A Review of The Fearless Vampire Killers

Imagine if the Young Frankenstein era Mel Brooks decided to make a Hammer horror film. That is not quite what Fearless Vampire Killers is like, but it is very close. This is a film that is very fun in its concept, but not necessarily in its execution. It tries to go for satire when it wants to be a spoof, and then decides that it wants to be a serious horror film. This was only director Roman Polanksi’s fourth film (and was made before he directed such masterpieces as Rosemary’s Baby, Chinatown, and The Pianist). It is also one of the strangest he has ever worked on in any capacity. I do feel that the film is The film is an important one, as it was one of the first spoofs to become popular. But Polanski also seemed very respectful of the genre, which almost dooms it. Polanksi wanted to create a serious horror film, and almost succeeds. But it doesn’t WANT to be a horror film, which makes the film a failure.

The film takes place in Transylvania (naturally) and concerns Professor Abronsius (Jack MacGowran) and his assistant Alfred (Polanski himself). They are trying to find a vampire, but are clearly too weak to survive such a task. They come across an inn, where the innkeeper’s daughter Sarah (Sharon Tate) flirts with Alfred. She is kidnapped by Count von Korlock (Ferdy Mayne) and the two intrepid heroes go to save her.

The film does work as a legitimate horror film. The images are wonderfully gothic, and was the best looking vampire film until Werner Herzog remade Nosferatu. The Ball scene at the end demonstrates Polanski’s strengths. He has always been a director who knew how to properly manipulate images to get his point across. One of Chinatown’s best moments was of the corpse being fished from the reservoir. The Fearless Vampire Killers has moments like that in abundance.

The thing is, Polanski tries to hard to make sure that we understand it is all a giant joke. And the points of “humor” are not even particularly funny. A running gag in the film involves the professor becoming frozen – literally. He has to be thawed out. Now, the film does begin with this gag, but then keeps repeating it. Besides, it doesn’t match the character (who is actually quite intelligent, if a bit absent minded). Same with Sarah, who is introduced over her love of bathing…but it never goes anywhere beyond that. By themselves, these images would have fit within a traditional horror film (especially with a character like Sarah). If they were tweaked, they may have even worked as comedy. But Polanski was not able to decide which tone he wanted to strike. He was halfway to horror and then decided that his first two films were already depressing enough.

 

Normally I would not mind as much. Again, this was only Polanski’s fourth film. But the film has not seemed to die. It was the inspiration for a very popular musical in Europe and some cult fanatics point to the film as an unsung masterpiece of comedy. Sorry, but that is just not going to fly. The film is unfunny and is, worse yet, trying to insist so very hard that it is. Compared to his first films, and his subsequent work, this film is more like a minor road bump in an otherwise fine filmography. The Fearless Vampire Killers is a great looking film, but it is not even sure what to do with its own gothic aesthetic. Taking the hipster approach and laughing feels like a cop out.

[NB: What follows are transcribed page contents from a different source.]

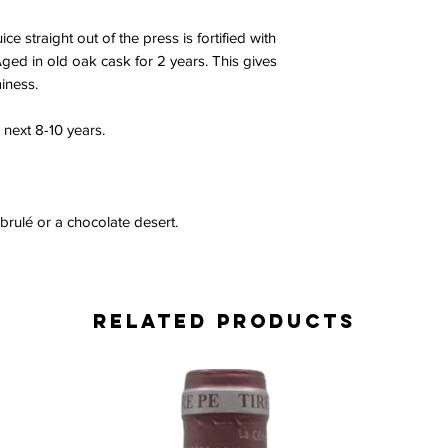
ce straight out of the press is fortified with
ged in old oak cask for 2 years. This gives
iness.
 next 8-10 years.
 brulé or a chocolate desert.
Related Products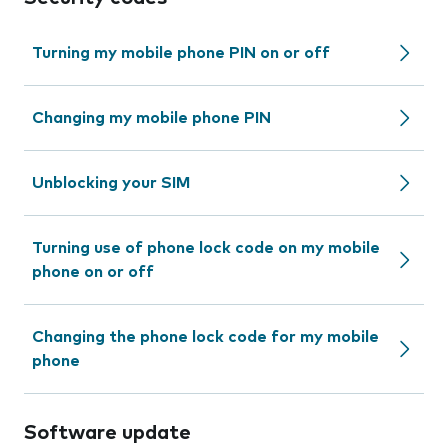
Turning my mobile phone PIN on or off
Changing my mobile phone PIN
Unblocking your SIM
Turning use of phone lock code on my mobile
phone on or off
Changing the phone lock code for my mobile
phone
Software update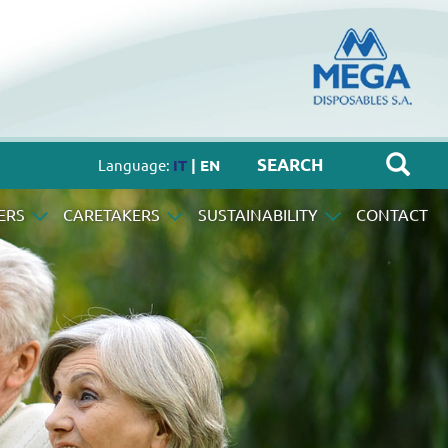
Language:
IT
| EN
ERS
CARETAKERS
SUSTAINABILITY
CONTACT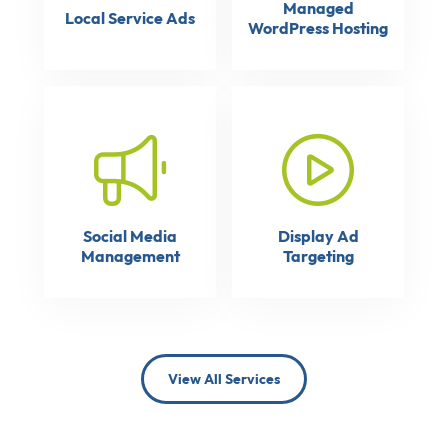
Managed
Local Service Ads
WordPress Hosting
Social Media
Display Ad
Management
Targeting
View All Services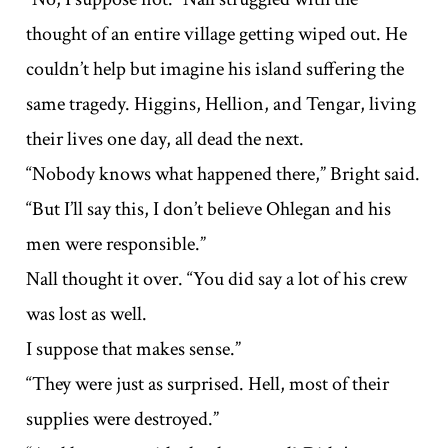
thought of an entire village getting wiped out. He
couldn’t help but imagine his island suffering the
same tragedy. Higgins, Hellion, and Tengar, living
their lives one day, all dead the next.
“Nobody knows what happened there,” Bright said.
“But I’ll say this, I don’t believe Ohlegan and his
men were responsible.”
Nall thought it over. “You did say a lot of his crew
was lost as well.
I suppose that makes sense.”
“They were just as surprised. Hell, most of their
supplies were destroyed.”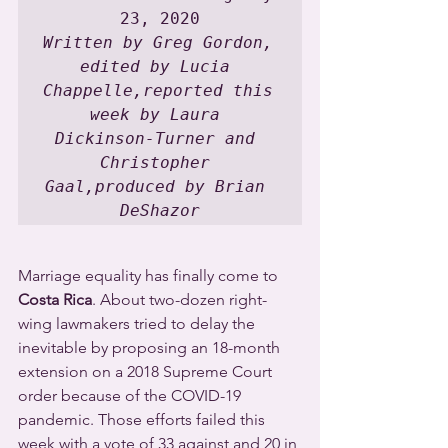
Written by Greg Gordon, 
edited by Lucia 
Chappelle,reported this 
week by Laura 
Dickinson-Turner and 
Christopher 
Gaal,produced by Brian 
DeShazor
Marriage equality has finally come to 
Costa Rica
. About two-dozen right-
wing lawmakers tried to delay the 
inevitable by proposing an 18-month 
extension on a 2018 Supreme Court 
order because of the COVID-19 
pandemic. Those efforts failed this 
week with a vote of 33 against and 20 in 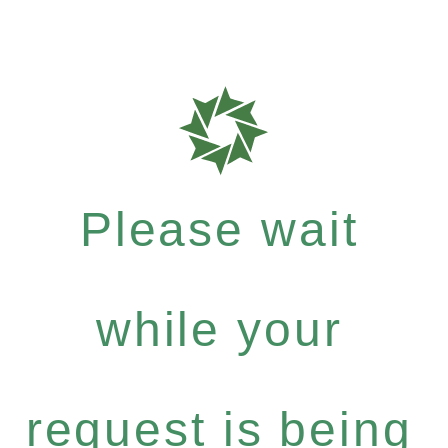
Please wait
while your
request is being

I would also like to close by saying that the image of Sharon Tate’s blood stained soap suds (she is kidnapped from her bath) takes on a much different meaning now than it did at the time when the film was released. Polanski had no way of knowing what would happen to her, but it is still an unusual choice to cast your partner as a victim of a vampire. Maybe that is why I found myself unable to laugh at the plight – I knew the punchline, and it’s not funny.